A top Afghan peace negotiator was assassinated in Kabul on Sunday, dealing a major blow to efforts aimed at ending the decade-long conflict in Afghanistan.
Authorities say Arsala Rahmani, a senior member of the Afghan High Peace Council, was travelling in his car to Kabul’s highly-secured diplomatic center when he came under attack.
Police officials told reporters the slain peace negotiator was stuck in heavy traffic at an intersection in the western part of the Afghan capital when he was shot at from a nearby car with a silenced pistol.
Top officials at Afghanistan’s National Security Directorate are said to have personally informed Rahmani about possible threats to his life.
A spokesman for the security department, Shafiqullah Tahiri, says increased security around the residence of Rahmani discouraged “enemies of peace” from attacking him.

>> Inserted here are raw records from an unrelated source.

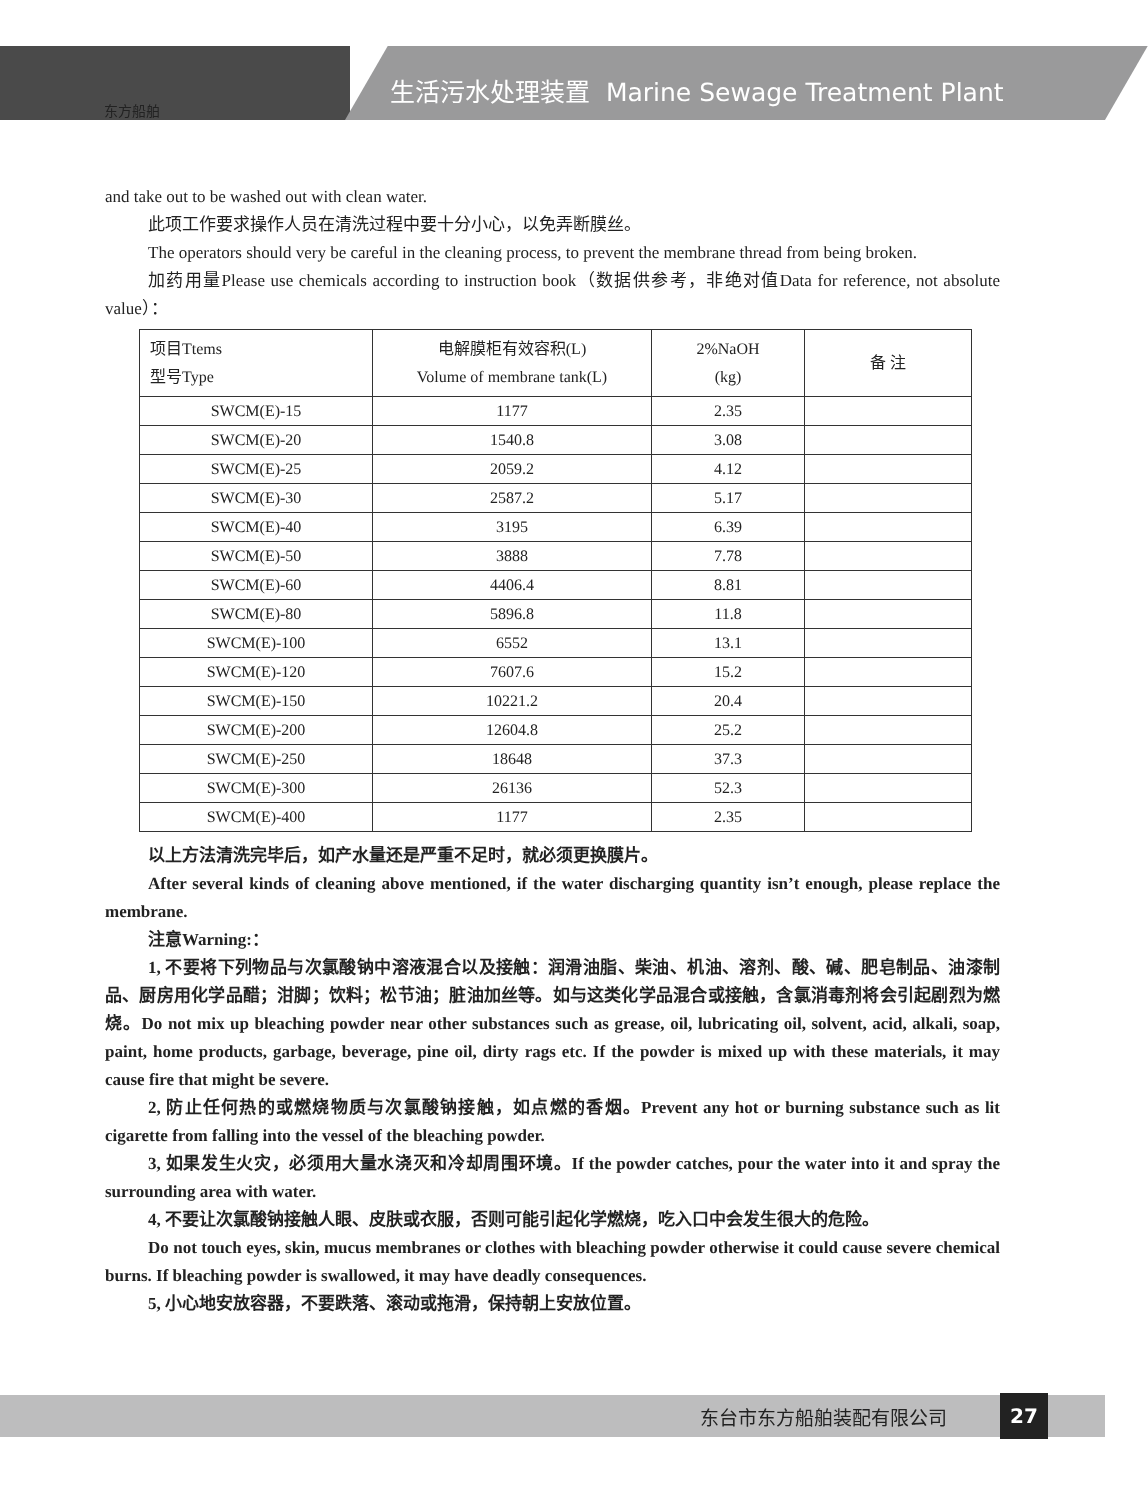东方船舶
生活污水处理装置 Marine Sewage Treatment Plant
and take out to be washed out with clean water.
此项工作要求操作人员在清洗过程中要十分小心，以免弄断膜丝。
The operators should very be careful in the cleaning process, to prevent the membrane thread from being broken.
加药用量Please use chemicals according to instruction book（数据供参考，非绝对值Data for reference, not absolute value）：
| 项目Ttems 型号Type | 电解膜柜有效容积(L) Volume of membrane tank(L) | 2%NaOH (kg) | 备 注 |
| --- | --- | --- | --- |
| SWCM(E)-15 | 1177 | 2.35 | |
| SWCM(E)-20 | 1540.8 | 3.08 | |
| SWCM(E)-25 | 2059.2 | 4.12 | |
| SWCM(E)-30 | 2587.2 | 5.17 | |
| SWCM(E)-40 | 3195 | 6.39 | |
| SWCM(E)-50 | 3888 | 7.78 | |
| SWCM(E)-60 | 4406.4 | 8.81 | |
| SWCM(E)-80 | 5896.8 | 11.8 | |
| SWCM(E)-100 | 6552 | 13.1 | |
| SWCM(E)-120 | 7607.6 | 15.2 | |
| SWCM(E)-150 | 10221.2 | 20.4 | |
| SWCM(E)-200 | 12604.8 | 25.2 | |
| SWCM(E)-250 | 18648 | 37.3 | |
| SWCM(E)-300 | 26136 | 52.3 | |
| SWCM(E)-400 | 1177 | 2.35 | |
以上方法清洗完毕后，如产水量还是严重不足时，就必须更换膜片。
After several kinds of cleaning above mentioned, if the water discharging quantity isn’t enough, please replace the membrane.
注意Warning:：
1, 不要将下列物品与次氯酸钠中溶液混合以及接触：润滑油脂、柴油、机油、溶剂、酸、碱、肥皂制品、油漆制品、厨房用化学品醋；泔脚；饮料；松节油；脏油加丝等。如与这类化学品混合或接触，含氯消毒剂将会引起剧烈为燃烧。Do not mix up bleaching powder near other substances such as grease, oil, lubricating oil, solvent, acid, alkali, soap, paint, home products, garbage, beverage, pine oil, dirty rags etc. If the powder is mixed up with these materials, it may cause fire that might be severe.
2, 防止任何热的或燃烧物质与次氯酸钠接触，如点燃的香烟。Prevent any hot or burning substance such as lit cigarette from falling into the vessel of the bleaching powder.
3, 如果发生火灾，必须用大量水浇灭和冷却周围环境。If the powder catches, pour the water into it and spray the surrounding area with water.
4, 不要让次氯酸钠接触人眼、皮肤或衣服，否则可能引起化学燃烧，吃入口中会发生很大的危险。
Do not touch eyes, skin, mucus membranes or clothes with bleaching powder otherwise it could cause severe chemical burns. If bleaching powder is swallowed, it may have deadly consequences.
5, 小心地安放容器，不要跌落、滚动或拖滑，保持朝上安放位置。
东台市东方船舶装配有限公司 27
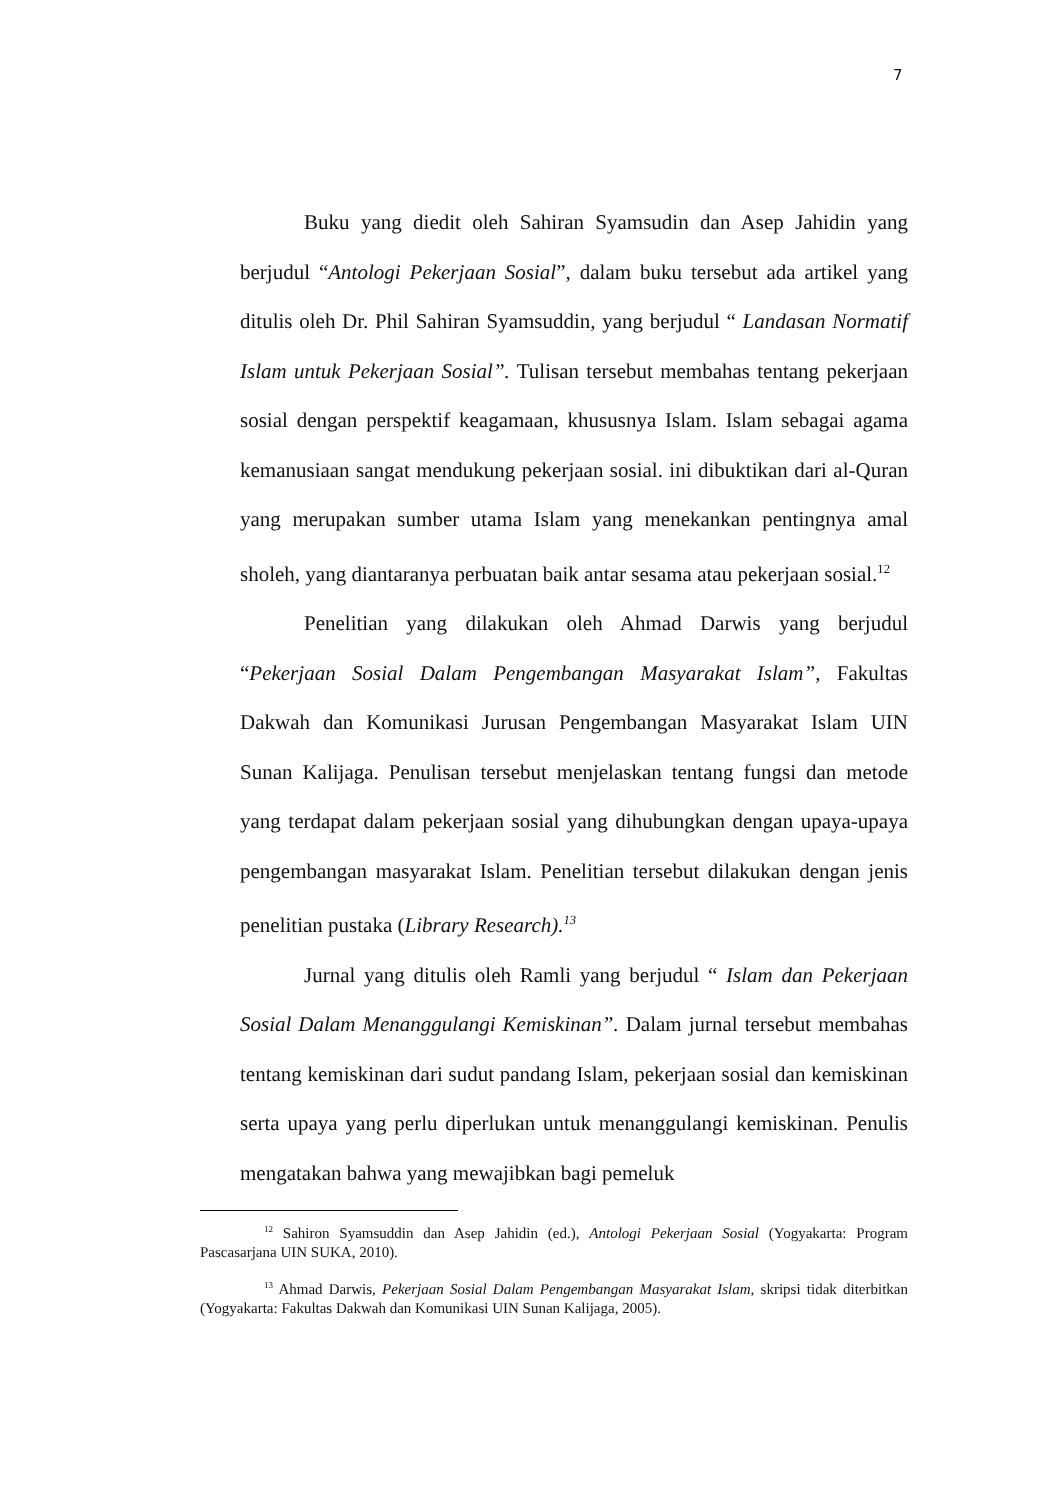7
Buku yang diedit oleh Sahiran Syamsudin dan Asep Jahidin yang berjudul “Antologi Pekerjaan Sosial”, dalam buku tersebut ada artikel yang ditulis oleh Dr. Phil Sahiran Syamsuddin, yang berjudul “ Landasan Normatif Islam untuk Pekerjaan Sosial”. Tulisan tersebut membahas tentang pekerjaan sosial dengan perspektif keagamaan, khususnya Islam. Islam sebagai agama kemanusiaan sangat mendukung pekerjaan sosial. ini dibuktikan dari al-Quran yang merupakan sumber utama Islam yang menekankan pentingnya amal sholeh, yang diantaranya perbuatan baik antar sesama atau pekerjaan sosial.<sup>12</sup>
Penelitian yang dilakukan oleh Ahmad Darwis yang berjudul “Pekerjaan Sosial Dalam Pengembangan Masyarakat Islam”, Fakultas Dakwah dan Komunikasi Jurusan Pengembangan Masyarakat Islam UIN Sunan Kalijaga. Penulisan tersebut menjelaskan tentang fungsi dan metode yang terdapat dalam pekerjaan sosial yang dihubungkan dengan upaya-upaya pengembangan masyarakat Islam. Penelitian tersebut dilakukan dengan jenis penelitian pustaka (Library Research).<sup>13</sup>
Jurnal yang ditulis oleh Ramli yang berjudul “ Islam dan Pekerjaan Sosial Dalam Menanggulangi Kemiskinan”. Dalam jurnal tersebut membahas tentang kemiskinan dari sudut pandang Islam, pekerjaan sosial dan kemiskinan serta upaya yang perlu diperlukan untuk menanggulangi kemiskinan. Penulis mengatakan bahwa yang mewajibkan bagi pemeluk
<sup>12</sup> Sahiron Syamsuddin dan Asep Jahidin (ed.), Antologi Pekerjaan Sosial (Yogyakarta: Program Pascasarjana UIN SUKA, 2010).
<sup>13</sup> Ahmad Darwis, Pekerjaan Sosial Dalam Pengembangan Masyarakat Islam, skripsi tidak diterbitkan (Yogyakarta: Fakultas Dakwah dan Komunikasi UIN Sunan Kalijaga, 2005).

The spokesman says that when the enemies could not get an opportunity to attack the senior member of the peace council at his home, they ambushed and killed him on the road.
Rahmani had served as a deputy education minister when the Taliban controlled Afghanistan. He recently reconciled with the government and was actively trying to promote contacts with the insurgents. The Taliban is reported to have denied links to the killing.
Rahmani’s assassination has dealt another major blow to the 70-member High Peace Council President Hamid Karzai established two years ago to try to persuade insurgent leaders to reconcile with his government.
The head of the council, former president Burhanuddin Rabbani, was also assassinated last year by a suicide bomber disguised as a Taliban messenger.
The U.S. Embassy in Kabul condemned the murder of the peace council member while the NATO-led international coalition praised Arsala Rahmani for “turning his back” on the insurgents.
Neighboring Pakistan has also condemned the assassination, saying it is committed to work closely with Afghanistan to eliminate terrorism.